Media Releases
Marshall McLuhan’s Pioneering Work Still Revealing Itself
October 5, 2016
Toronto, ON – Marshall McLuhan is the most influential thinker in Canada known globally for predicting social media, the Internet, crowd-sourced news, and reality television.
At the height of his fame in the mid-60s, he hobnobbed with John Lennon, Pierre Trudeau, Norman Mailer, Woody Allen, and Barbara Walters. A Canadian educator, philosopher, and scholar who worked at the intersection of culture and technology—he is credited with building the foundation for our obsession with digital media. His Centre of Culture and Technology, located within a small coach house on the U of T campus, acted as a clubhouse where he mulled over ideas and created questions probing how people communicated.
So why is Prof. McLuhan’s work relevant now, 36 years after this death? Because we are still producing intellectual giants at the University Toronto.
“Marshall McLuhan and his Toronto School colleagues helped accentuate U of T’s position as a global centre for creativity and leadership in the humanities,” said Meric Gertler, president of the University of Toronto. “He remains a key figure in communication and media studies, and the work of the McLuhan Centre for Culture and Technology is vital in engaging local and international partners in exploring the implications of his theories for the 21st century.”
For a forty year period until the 1970s, McLuhan was part of a remarkable intellectual climate within and around the University of Toronto when scholars Harold Innis, Eric Havelock, Glenn Gould, and Northrop Frye made up the so-called Toronto School of Communication. Their theories were instrumental in drawing worldwide attention to the idea that technological engagement plays a fundamental role in the structuring of human perception and culture.
The University is still building on the foundation of McLuhan’s work conducted in his modest “Coach House,” where he spent much of his 30-year career at U of T, now affiliated with the Faculty of Information.
“The Centre for Culture and Technology is an intellectual cabin in a forest of city skyscrapers where Herbert Marshall McLuhan engaged the public in probing the interrelationship of technology and culture and their effects on perception and social order,” says David Nostbakken, a McLuhan former student and teaching assistant of McLuhan’s, currently the McLuhan Centre strategist.
The Centre, first established on October 24, 1963, in the heart of St. Michaels’ campus, was where McLuhan conducted Monday Night Seminars, classes, and art exhibitions, bringing together scholars and researchers from all branches of science and humanities in discourse with the city and the global village.
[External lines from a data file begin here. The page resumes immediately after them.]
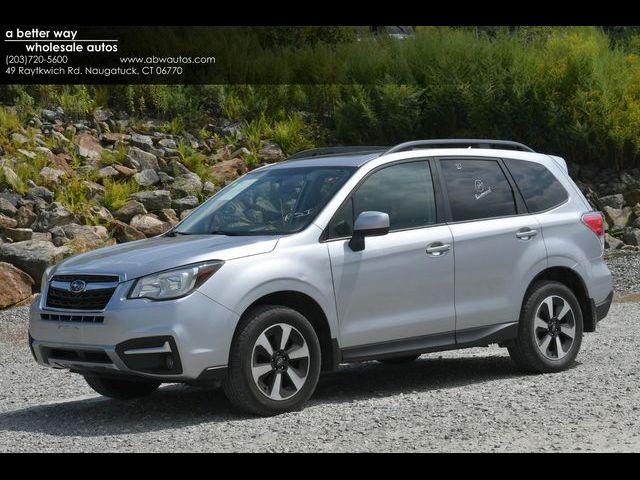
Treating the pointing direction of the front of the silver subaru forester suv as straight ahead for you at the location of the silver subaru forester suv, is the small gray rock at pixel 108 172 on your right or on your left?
on your right

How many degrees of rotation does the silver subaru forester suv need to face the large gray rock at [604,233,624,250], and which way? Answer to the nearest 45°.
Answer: approximately 180°

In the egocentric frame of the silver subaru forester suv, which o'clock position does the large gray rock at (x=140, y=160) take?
The large gray rock is roughly at 4 o'clock from the silver subaru forester suv.

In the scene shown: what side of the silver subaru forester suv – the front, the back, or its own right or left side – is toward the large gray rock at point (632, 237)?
back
The present day McLuhan Centre wants to recapture the global imagination of his communications theories. The resurgence started with the famous McLuhan “Monday Night Seminars” last year, where each week three special guests interact with a McLuhan Fellow moderator, and engage the assembled attendees from the university, the city, and from around the world .“City as Classroom” has been the broad theme, with the goal to engage academics, the city, business, industry, civil society, the arts, and public and private interest.
The Centre will further reconnect McLuhan to the City of Toronto, and build a larger global village, starting with the Heritage Board recognizing the Coach House’s place in history through a plaque unveiling on October 12.
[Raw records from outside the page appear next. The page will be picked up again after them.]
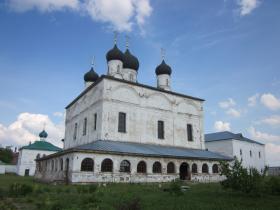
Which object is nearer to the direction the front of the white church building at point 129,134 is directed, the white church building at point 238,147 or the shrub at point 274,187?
the shrub

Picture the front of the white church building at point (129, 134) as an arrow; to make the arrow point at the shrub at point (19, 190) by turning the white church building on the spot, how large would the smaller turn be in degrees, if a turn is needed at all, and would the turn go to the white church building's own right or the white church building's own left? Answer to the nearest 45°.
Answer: approximately 45° to the white church building's own right

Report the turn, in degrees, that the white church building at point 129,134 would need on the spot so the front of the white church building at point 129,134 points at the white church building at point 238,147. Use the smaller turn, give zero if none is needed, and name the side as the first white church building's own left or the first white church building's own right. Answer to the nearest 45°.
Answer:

For three days after, a global conference, Toronto School, Then Now, Next, will explore the value of leading Canadian thinkers and others, contemporaries that inspired the world.
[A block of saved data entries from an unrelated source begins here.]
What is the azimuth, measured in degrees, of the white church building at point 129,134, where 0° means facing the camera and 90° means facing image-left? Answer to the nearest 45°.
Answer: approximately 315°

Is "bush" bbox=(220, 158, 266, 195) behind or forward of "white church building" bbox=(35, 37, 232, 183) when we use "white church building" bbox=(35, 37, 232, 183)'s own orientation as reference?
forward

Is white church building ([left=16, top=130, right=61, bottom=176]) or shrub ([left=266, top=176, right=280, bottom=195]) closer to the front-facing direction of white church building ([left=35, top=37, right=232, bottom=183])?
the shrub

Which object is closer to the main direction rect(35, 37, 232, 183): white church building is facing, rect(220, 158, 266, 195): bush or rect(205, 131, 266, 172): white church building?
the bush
“The goal is to explore how we inform innovative thinking and intellectual provocation in Toronto, and secure Canada’s place in forward-thinking and technological reconfigurations of culture,” says Prof. Seamus Ross, Interim Director of the McLuhan Centre.
“The conference will foster the making of an intellectual community that serves as a source of knowledgeable energy and encouragement for future research connections around the legacy of the Toronto School,” says Paolo Granata, McLuhan Centenary Fellow and Conference Chair.
Speakers include John Ralston Saul (Canada’s leading public intellectual), Mark Kingwell (Philosophy Professor), Joshua Meyrowitz (media theorist), Sara Diamond (President OCAD University), Arthur Kroker (public intellectual), Eric McLuhan (internationally known lecturer), and Gail Lord (Lord Cultural Resources).
EVENTS PLANNED (for a full event listing, please see http://thetorontoschool.ca)
- Wednesday, October 12, 12:00–1:00 pm, Toronto Heritage Plaque Unveiling (McLuhan Centre) with Kristyn Wong-Tam, City Councillor and Prof. Meric Gertler, President, University of Toronto, among other speakers
- Thursday, October 13, 5:30–7 pm, Lectio Magistralis by Paul Elie on “Glenn Gould and Marshall McLuhan” and opening of a Multi-Media Exhibition “McLuhan on Campus: Local Inspirations, Global Visions” (St. Michael’s College)
- Friday, October 14, 9–9:30 am, opening ceremony The Toronto School: Then, Now, Next International Conference (Victoria College Building).
- Sunday, October 16, 5:30–6:30 pm, Town Hall Meeting “Rethinking the Global Village in an era of Cities and Soft Power” at the Then, Now, Next International Conference (Isabel Bader Theatre).